- _What you are asked to do_
Revise the listing below so that each "collectors" reads "collected by", and leave every other word as it is.
------ Material for this exercise
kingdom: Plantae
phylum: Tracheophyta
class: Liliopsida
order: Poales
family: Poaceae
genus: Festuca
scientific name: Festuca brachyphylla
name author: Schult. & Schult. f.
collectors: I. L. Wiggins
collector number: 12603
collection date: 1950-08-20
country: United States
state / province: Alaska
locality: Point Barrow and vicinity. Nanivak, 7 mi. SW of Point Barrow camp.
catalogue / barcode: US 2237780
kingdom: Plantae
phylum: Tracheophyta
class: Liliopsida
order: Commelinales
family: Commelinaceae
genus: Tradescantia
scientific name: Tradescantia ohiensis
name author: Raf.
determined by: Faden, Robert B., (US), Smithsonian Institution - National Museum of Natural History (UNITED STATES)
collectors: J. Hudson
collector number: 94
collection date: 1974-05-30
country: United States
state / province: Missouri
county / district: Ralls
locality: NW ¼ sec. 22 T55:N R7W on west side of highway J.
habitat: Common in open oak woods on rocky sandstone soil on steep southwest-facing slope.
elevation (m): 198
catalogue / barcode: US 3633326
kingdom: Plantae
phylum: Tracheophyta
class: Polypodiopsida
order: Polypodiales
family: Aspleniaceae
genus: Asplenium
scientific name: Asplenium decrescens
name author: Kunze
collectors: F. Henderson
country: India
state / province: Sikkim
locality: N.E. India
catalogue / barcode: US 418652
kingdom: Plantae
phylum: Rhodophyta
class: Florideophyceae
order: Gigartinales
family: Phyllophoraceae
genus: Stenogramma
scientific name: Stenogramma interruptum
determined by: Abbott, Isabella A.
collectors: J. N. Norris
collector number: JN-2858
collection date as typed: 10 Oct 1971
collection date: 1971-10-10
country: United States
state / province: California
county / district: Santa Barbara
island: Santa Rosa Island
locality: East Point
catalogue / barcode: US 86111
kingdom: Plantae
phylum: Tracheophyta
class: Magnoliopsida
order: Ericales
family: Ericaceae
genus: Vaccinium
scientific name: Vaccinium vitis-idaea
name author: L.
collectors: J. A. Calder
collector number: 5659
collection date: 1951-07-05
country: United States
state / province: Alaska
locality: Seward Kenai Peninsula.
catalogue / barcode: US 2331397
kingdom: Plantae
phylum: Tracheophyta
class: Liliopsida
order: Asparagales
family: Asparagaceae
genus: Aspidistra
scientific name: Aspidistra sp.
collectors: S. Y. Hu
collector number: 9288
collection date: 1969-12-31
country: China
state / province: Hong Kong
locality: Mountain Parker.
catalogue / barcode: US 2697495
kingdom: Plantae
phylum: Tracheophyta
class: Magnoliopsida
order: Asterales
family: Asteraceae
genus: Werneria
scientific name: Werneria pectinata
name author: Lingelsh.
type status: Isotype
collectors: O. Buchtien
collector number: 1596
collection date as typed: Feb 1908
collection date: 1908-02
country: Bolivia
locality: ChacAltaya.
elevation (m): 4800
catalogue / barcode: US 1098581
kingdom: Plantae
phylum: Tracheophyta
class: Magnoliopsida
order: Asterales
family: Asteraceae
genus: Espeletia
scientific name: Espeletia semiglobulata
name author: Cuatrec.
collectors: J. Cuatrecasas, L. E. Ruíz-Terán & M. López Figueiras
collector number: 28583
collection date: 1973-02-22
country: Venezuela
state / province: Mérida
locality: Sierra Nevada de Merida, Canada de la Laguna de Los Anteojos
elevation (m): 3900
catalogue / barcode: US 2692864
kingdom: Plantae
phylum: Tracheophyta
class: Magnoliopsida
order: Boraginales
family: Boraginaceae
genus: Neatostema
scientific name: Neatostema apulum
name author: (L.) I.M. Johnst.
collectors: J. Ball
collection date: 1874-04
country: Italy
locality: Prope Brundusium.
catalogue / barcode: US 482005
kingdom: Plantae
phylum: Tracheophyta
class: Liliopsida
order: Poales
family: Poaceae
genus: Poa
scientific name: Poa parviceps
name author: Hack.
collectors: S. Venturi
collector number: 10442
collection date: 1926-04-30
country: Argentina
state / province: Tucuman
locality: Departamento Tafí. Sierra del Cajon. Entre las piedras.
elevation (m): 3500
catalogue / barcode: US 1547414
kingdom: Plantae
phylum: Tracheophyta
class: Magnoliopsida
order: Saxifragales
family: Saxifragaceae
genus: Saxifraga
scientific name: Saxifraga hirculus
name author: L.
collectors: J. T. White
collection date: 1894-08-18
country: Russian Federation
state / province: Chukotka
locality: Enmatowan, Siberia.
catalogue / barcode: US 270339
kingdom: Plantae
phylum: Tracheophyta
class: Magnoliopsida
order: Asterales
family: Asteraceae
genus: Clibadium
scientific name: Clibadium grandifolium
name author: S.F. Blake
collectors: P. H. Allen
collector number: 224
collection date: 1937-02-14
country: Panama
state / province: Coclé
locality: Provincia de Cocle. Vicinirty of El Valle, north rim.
------------
- _Result for this task_
kingdom: Plantae
phylum: Tracheophyta
class: Liliopsida
order: Poales
family: Poaceae
genus: Festuca
scientific name: Festuca brachyphylla
name author: Schult. & Schult. f.
collected by: I. L. Wiggins
collector number: 12603
collection date: 1950-08-20
country: United States
state / province: Alaska
locality: Point Barrow and vicinity. Nanivak, 7 mi. SW of Point Barrow camp.
catalogue / barcode: US 2237780
kingdom: Plantae
phylum: Tracheophyta
class: Liliopsida
order: Commelinales
family: Commelinaceae
genus: Tradescantia
scientific name: Tradescantia ohiensis
name author: Raf.
determined by: Faden, Robert B., (US), Smithsonian Institution - National Museum of Natural History (UNITED STATES)
collected by: J. Hudson
collector number: 94
collection date: 1974-05-30
country: United States
state / province: Missouri
county / district: Ralls
locality: NW ¼ sec. 22 T55:N R7W on west side of highway J.
habitat: Common in open oak woods on rocky sandstone soil on steep southwest-facing slope.
elevation (m): 198
catalogue / barcode: US 3633326
kingdom: Plantae
phylum: Tracheophyta
class: Polypodiopsida
order: Polypodiales
family: Aspleniaceae
genus: Asplenium
scientific name: Asplenium decrescens
name author: Kunze
collected by: F. Henderson
country: India
state / province: Sikkim
locality: N.E. India
catalogue / barcode: US 418652
kingdom: Plantae
phylum: Rhodophyta
class: Florideophyceae
order: Gigartinales
family: Phyllophoraceae
genus: Stenogramma
scientific name: Stenogramma interruptum
determined by: Abbott, Isabella A.
collected by: J. N. Norris
collector number: JN-2858
collection date as typed: 10 Oct 1971
collection date: 1971-10-10
country: United States
state / province: California
county / district: Santa Barbara
island: Santa Rosa Island
locality: East Point
catalogue / barcode: US 86111
kingdom: Plantae
phylum: Tracheophyta
class: Magnoliopsida
order: Ericales
family: Ericaceae
genus: Vaccinium
scientific name: Vaccinium vitis-idaea
name author: L.
collected by: J. A. Calder
collector number: 5659
collection date: 1951-07-05
country: United States
state / province: Alaska
locality: Seward Kenai Peninsula.
catalogue / barcode: US 2331397
kingdom: Plantae
phylum: Tracheophyta
class: Liliopsida
order: Asparagales
family: Asparagaceae
genus: Aspidistra
scientific name: Aspidistra sp.
collected by: S. Y. Hu
collector number: 9288
collection date: 1969-12-31
country: China
state / province: Hong Kong
locality: Mountain Parker.
catalogue / barcode: US 2697495
kingdom: Plantae
phylum: Tracheophyta
class: Magnoliopsida
order: Asterales
family: Asteraceae
genus: Werneria
scientific name: Werneria pectinata
name author: Lingelsh.
type status: Isotype
collected by: O. Buchtien
collector number: 1596
collection date as typed: Feb 1908
collection date: 1908-02
country: Bolivia
locality: ChacAltaya.
elevation (m): 4800
catalogue / barcode: US 1098581
kingdom: Plantae
phylum: Tracheophyta
class: Magnoliopsida
order: Asterales
family: Asteraceae
genus: Espeletia
scientific name: Espeletia semiglobulata
name author: Cuatrec.
collected by: J. Cuatrecasas, L. E. Ruíz-Terán & M. López Figueiras
collector number: 28583
collection date: 1973-02-22
country: Venezuela
state / province: Mérida
locality: Sierra Nevada de Merida, Canada de la Laguna de Los Anteojos
elevation (m): 3900
catalogue / barcode: US 2692864
kingdom: Plantae
phylum: Tracheophyta
class: Magnoliopsida
order: Boraginales
family: Boraginaceae
genus: Neatostema
scientific name: Neatostema apulum
name author: (L.) I.M. Johnst.
collected by: J. Ball
collection date: 1874-04
country: Italy
locality: Prope Brundusium.
catalogue / barcode: US 482005
kingdom: Plantae
phylum: Tracheophyta
class: Liliopsida
order: Poales
family: Poaceae
genus: Poa
scientific name: Poa parviceps
name author: Hack.
collected by: S. Venturi
collector number: 10442
collection date: 1926-04-30
country: Argentina
state / province: Tucuman
locality: Departamento Tafí. Sierra del Cajon. Entre las piedras.
elevation (m): 3500
catalogue / barcode: US 1547414
kingdom: Plantae
phylum: Tracheophyta
class: Magnoliopsida
order: Saxifragales
family: Saxifragaceae
genus: Saxifraga
scientific name: Saxifraga hirculus
name author: L.
collected by: J. T. White
collection date: 1894-08-18
country: Russian Federation
state / province: Chukotka
locality: Enmatowan, Siberia.
catalogue / barcode: US 270339
kingdom: Plantae
phylum: Tracheophyta
class: Magnoliopsida
order: Asterales
family: Asteraceae
genus: Clibadium
scientific name: Clibadium grandifolium
name author: S.F. Blake
collected by: P. H. Allen
collector number: 224
collection date: 1937-02-14
country: Panama
state / province: Coclé
locality: Provincia de Cocle. Vicinirty of El Valle, north rim.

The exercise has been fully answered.